Obviously, with such a God-like father, of a harsh and unquestionable authority, who regularly threatens his children with beatings (often doling them out without hesitation), it makes sense that they were born as extremes. The yin and yang: his sons.
Darío is the oldest: submissive, anxious to please his father, and obedient. So he joins the military, studying at the prestigious North American academy Valley Forge to become a colonel, despite having no charisma or innate leadership skills. He installs himself at his father’s side until his death, whereupon he aspires to inherit all of his assets.
“Despite being predictable at times, the book’s ending is surprising and leaves a bittersweet taste of both morality and fatality”
David, the youngest, on the other hand, is blonde-haired and green-eyed like his paternal grandmother and a classic rebel. He never dared to physically confront the General; a model student and gifted athlete, his distant father never condescended to attend any of his basketball games or swimming competitions. At a young age, he became the typical handsome showoff: taking hard drugs and never backing down from any fight, knowing that the dreaded name of his progenitor could always get him out of trouble and out of jail. However, despite leaving a classmate with one eye and committing another thousand unforgivable acts, these were just desperate cries for the attention he never got. Until, one day, David crossed a line, and the transgression would banish him from Santo Domingo. He wouldn’t return there until thirty years later to bury his father, with an Argentine girlfriend who adores him in tow and anxious to know if, despite everything, the General has left him his fortune in his will—perhaps realizing that, in his son’s stubborn rebelliousness, David was more like him than anyone thought.
Guapo reads easily, in a single stretch: it’s not written with formal flourishes or stylistic ostentation. Yarull is one of those sober writers convinced that, if they are meaty enough, stories will speak for themselves, and he leaves them to find their own voice. Though, more than a story, his novel is almost a session of psychoanalysis. Not just in its complexities of the well-behaved brother or the black sheep son, but in its tale of the Dominican national trauma. The tragedy of a country deformed by decades of authoritarian dictatorships, hostage to a past that just a few generations of democracy is not enough to free it from. Of the struggles of an unordinary Caribbean man to live up to his demanding and traditional father’s expectations of masculinity. Of the inability to give love if it has never been received. Of the pathetic and vicious circles that we sometimes call familial and human relationships
David, the charismatic protagonist, is a character of marvelous ambivalence: at some moments, we hate and despise him for his arrogant behavior, and at others, we empathize with the pain of the prodigal son, admiring his bravery and loyalty to his friends.
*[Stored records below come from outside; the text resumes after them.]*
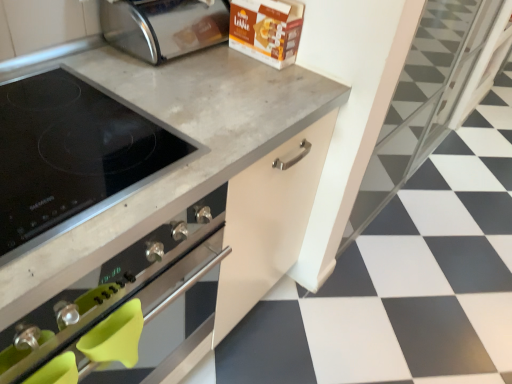
Question: Would you consider black glass cooktop at upper left to be distant from black matte stovetop at center?

Choices:
 (A) yes
 (B) no

Answer: (B)

Question: Does black glass cooktop at upper left appear on the right side of black matte stovetop at center?

Choices:
 (A) yes
 (B) no

Answer: (A)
Sometimes he demonstrates a desire to redeem himself, as in his relationship with an ex-priest named Drummond, who pulls him out of a drug-induced spiral in Barcelona. Or in his modest attempt to become closer to Alfonso, his nephew in Santo Domingo, who also faces paternal disapproval for his desire to become a DJ and not a soldier. Or in his steadfast fanaticism for everything Japanese, which leads him to be in a relationship with a Japanese woman, to the horror of the Colonel and his mother—the classic, superficial Dominican woman from a good family.
But, on other occasions, David seems to be hell-bent on sinking definitively into the abyss: such as his almost suicidal challenge to the soldier guarding the entrance to the family mansion. Or his provocative stubbornness, claiming an inheritance he doesn’t really know what to do with.
Despite being predictable at times, the book’s ending is surprising and leaves a bittersweet taste of both morality and fatality. I hope Yarull’s new novels maintain this high standard and the press, La Pereza, continues to welcome them into their increasingly selective catalog of Spanish-speaking authors.